When is calibration enough?

Statistical Modeling, Causal Inference, and Social Science 2024-08-14

This is Jessica. Calibration has been a topic of recent work in theoretical computer science, such as on multicalibration—calibration of model predictions in light of additional contextual information, such as groups represented in the data —and posthoc calibration of predictions from a blackbox model. Calibration is typically understood as the property of a prediction model or algorithm where for all predictions that are approximately b, the event realizes at a rate of b, and this is true for all values of b (where b is binned to some extent). It can be defined over a distribution or over a sequence. The online (sequential) setting is more challenging, because we can imagine Nature picking outcomes adversarially to throw us off. If the model/algorithm is calibrated in the sequential setting, then expected calibration error–the weighted average error of the predictions–goes to zero as the number of periods increases. 

Some of this recent work explores the value of calibration to decision-making. Calibrated predictions are said to be valuable because payoff-maximizing decision makers can trust them. For example, Noarov and Roth argue in this blog post that simultaneously for all downstream problems, the policy that treats the predictions of a calibrated model as correct and acts accordingly is uniformly best. Elsewhere similar points are made. Sometimes this is stated in terms of no swap regret: any decision maker (regardless of their utility function) who best responds to a sequence of calibrated predictions cannot improve their total payoff in retrospect by changing every occurrence of some action i to a different action j. These points assume that the decision-maker uses only the predicted probability to select the action that minimizes their expected loss; i.e., no additional information about the true state is provided. 

Given that it is defined based on what realizes over the long term, it seems obvious that calibration alone can’t ensure that we make good decisions over a shorter time horizon. For example, while no deterministic sequence of predictions can be calibrated for all possible realizations of the sequence, a randomized algorithm can produce forecasts that are approximately calibrated regardless of what realizes. But as the well-known Foster and Vohra paper shows, we don’t necessarily need to have knowledge of the true data-generating process to achieve this. If all my decisions carry similar (low) stakes I might not care that I’m losing utility in the short term, but if some decisions are much more important than others, I might want to know more about the forecast I’m getting than just that it’s calibrated. So how we achieve calibration seems hard to ignore as soon as we think about decision-making in finite time. Theory papers tend to talk about how regret or error scale with the number of periods, but not so much about what kind of information we get from any single prediction.
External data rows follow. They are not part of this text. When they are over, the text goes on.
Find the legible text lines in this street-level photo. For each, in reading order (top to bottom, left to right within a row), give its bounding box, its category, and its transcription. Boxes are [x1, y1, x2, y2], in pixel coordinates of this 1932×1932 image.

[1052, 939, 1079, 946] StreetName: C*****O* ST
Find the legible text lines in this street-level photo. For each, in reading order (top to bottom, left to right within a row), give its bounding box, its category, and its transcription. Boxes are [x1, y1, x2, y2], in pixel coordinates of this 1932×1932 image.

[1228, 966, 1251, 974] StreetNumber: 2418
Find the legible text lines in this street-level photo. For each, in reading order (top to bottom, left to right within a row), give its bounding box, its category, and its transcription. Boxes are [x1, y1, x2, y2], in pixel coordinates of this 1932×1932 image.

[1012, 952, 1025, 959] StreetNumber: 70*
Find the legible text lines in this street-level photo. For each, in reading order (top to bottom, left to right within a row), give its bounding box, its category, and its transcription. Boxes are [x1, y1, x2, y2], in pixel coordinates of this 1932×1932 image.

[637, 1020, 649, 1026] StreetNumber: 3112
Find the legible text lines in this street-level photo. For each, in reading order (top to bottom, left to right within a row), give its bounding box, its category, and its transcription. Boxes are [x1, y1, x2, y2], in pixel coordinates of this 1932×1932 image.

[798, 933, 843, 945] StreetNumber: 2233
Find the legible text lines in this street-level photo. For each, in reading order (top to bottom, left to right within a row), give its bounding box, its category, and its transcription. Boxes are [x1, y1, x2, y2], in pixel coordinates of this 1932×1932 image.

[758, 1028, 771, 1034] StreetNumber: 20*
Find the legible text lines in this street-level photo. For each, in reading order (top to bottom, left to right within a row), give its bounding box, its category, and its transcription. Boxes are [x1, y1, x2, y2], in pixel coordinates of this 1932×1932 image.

This “how” question has me wondering about the connection between certain algorithms for achieving calibration and Bayesian learning. On the one hand, it seems very unsatisfying from a Bayesian perspective to say that calibration is sufficient for good decisions, because of the pre-occupation with long range frequencies. On the other hand, arguments that calibration is valuable for decision-making adopt a Bayesian perspective by assuming that the decision-maker will choose the action that minimizes expected loss over a posterior distribution. Wald shows that with a discrete space of possible states of the world, when we refrain from considering states of nature that are known to be impossible, we find that the only admissible decision strategies—those for which we can conclude there is no other strategy with lower expected loss over the distribution of states—are Bayesian ones.

I’m familiar with Dawid’s 1982 summary of the Bayesian perspective on calibration. In this view, calibration is expected given coherence, i.e., that the forecaster’s conditional probability estimates abide by the rules of probability theory. In theory, calibration is not even useful for diagnosing model misfit. However, Dawid himself problematizes this by pointing out that in practice, expecting calibration every time one uses a Bayesian model is unrealistic. Andrew has talked about how applied Bayesian analysis does often involve checking calibration, which matches my experience. Bob describes how the theory offers only “cold comfort” given that we don’t usually expect to have gotten the model right. So calibration is not so important in Bayesian learning theory, but in practice can be an important signal of how to improve the model to some Bayesians. 

I am specifically interested in the decision-making perspective though. From the perspective of Wald’s approach, inference is just a special case of decision-making. Jaynes argues that even if you don’t buy Wald’s formulation of the admissibility requirement for decision strategies (because it doesn’t account for prior information), there are other inevitabilities of the Bayesian approach in estimation that even a sampling theorist must admit. If we care about making the best decision under uncertainty about the state, we need to make our best (i.e., conditional on all the available evidence) prediction of the probability of the state. 

I’m used to thinking of calibration as sort of a minimal quality we expect of good predictions, not a property sufficient for good decisions. But now I’m wondering what, if anything, we can say about our use of information in arriving at a prediction when we know that our predictions are calibrated in the sense described above? Bayesian theory implies calibration but does calibration imply anything in the other direction? Can we say something about the degree to which forecasts from online algorithms are aggregating information like a Bayesian? I’ve seen some of the online algorithms described as non-Bayesian, but this isn’t really satisfying.

Comments, critiques, pointers to related discussions all welcome.